Framing Tip #3: Frame mass deportation in terms of its steep human and economic costs.

Related messages:

  • The mass deportation of all undocumented immigrants would be inhumane and impractical. Two-thirds of undocumented immigrants have lived here for more than ten years and are established and enmeshed in our communities. Removing that number of people from communities all over the country would take many years, would violate civil liberties, would cost over $114 billion, and would have rippling consequences that would harm all of us.
  • Current deportation policies are already harsh, inhumane, and costly. The U.S. deports over 300,000 people annually and holds approximately 400,000 people in immigrant detention facilities at an annual cost of over $2 billion. Immigration and Customs Enforcement already conducts raids that target families: deportations tear families apart and harm children. Despite rhetoric focusing on public safety, mass deportation does not make America safer. Fewer than twenty percent of people targeted for deportation since 2014 had potentially violent convictions.
  • More humane immigration policies would benefit the economy. If instead of being demonized, detained, and deported, undocumented immigrants were offered a path to lawful status, they could get better jobs and earn higher incomes, which could add at least $2.1 billion in state and local taxes. The higher earning power of newly legalized workers would additionally generate $4.5 to 5.4 billion in additional federal tax revenue.
  • The overall economic costs of deporting all undocumented immigrants would be staggering – estimated by the conservative American Action Forum to cost the United States at least $420 billion to $620 billion. The nation’s GDP would be reduced over ten years by $4.7 trillion, and deportations would cost the federal government alone nearly $900 billion in revenue in the next decade.

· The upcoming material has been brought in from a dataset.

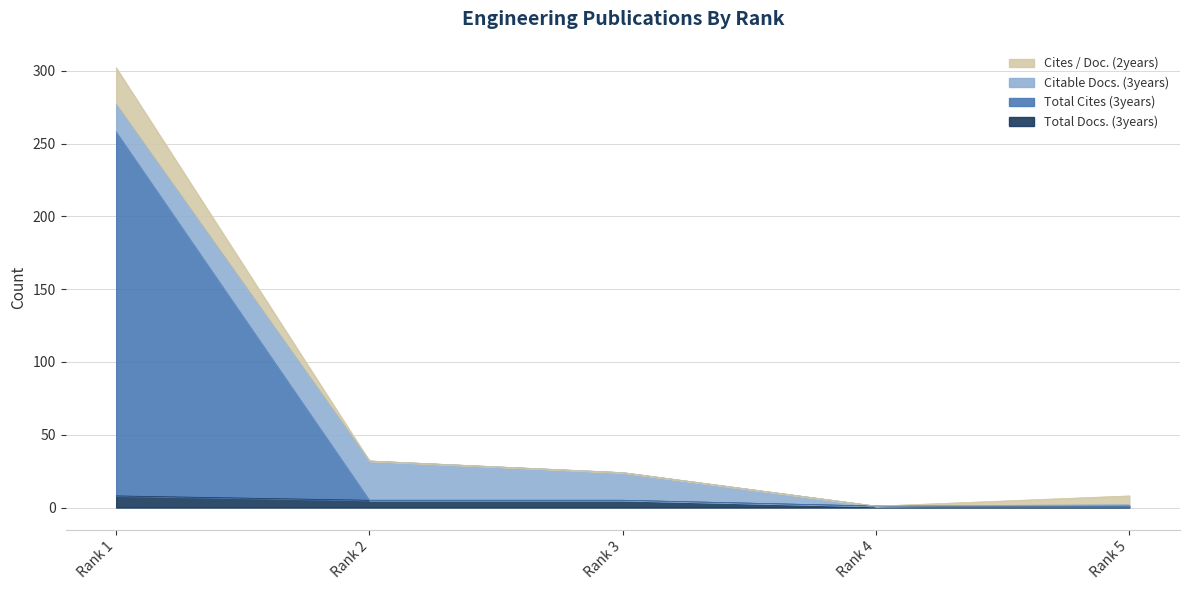

True or false: Total Docs. (3years) and Total Cites (3years) intersect in this chart.

False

Framing tip #4: Always include solutions.

The Frameworks Institute has conducted extensive research on immigration messaging. One takeaway from that research is that during reform debates, the public can struggle to understand how the immigration system works, and people can become fatalistic and pessimistic about improving the system. As immigration activists, advocates, and experts, we can help by advocating for specific solutions and telling our partners what they can do to help.

At American Friends Service Committee, we are working to protect and promote immigrant rights, through direct support for immigrant and refugee communities and through advocacy efforts at the state and federal levels. Our goal is to create a society where everyone’s gifts are celebrated, regardless of their immigration status. For example:

  • We are working to end the immigration detention quota, and we invite you to join us here;
  • We are calling for an end to immigration raids and mass deportations;
  • We are calling for a pathway to citizenship for all residents of the United States; and
  • Finally, we are working to counter negative frames on immigration issues by conducting and synthesizing messaging research, by providing resources for our partners on the most effective ways to discuss these issues, and by introducing more effective, more positive frames that emphasize how pro-immigrant reforms will help all people in the United States.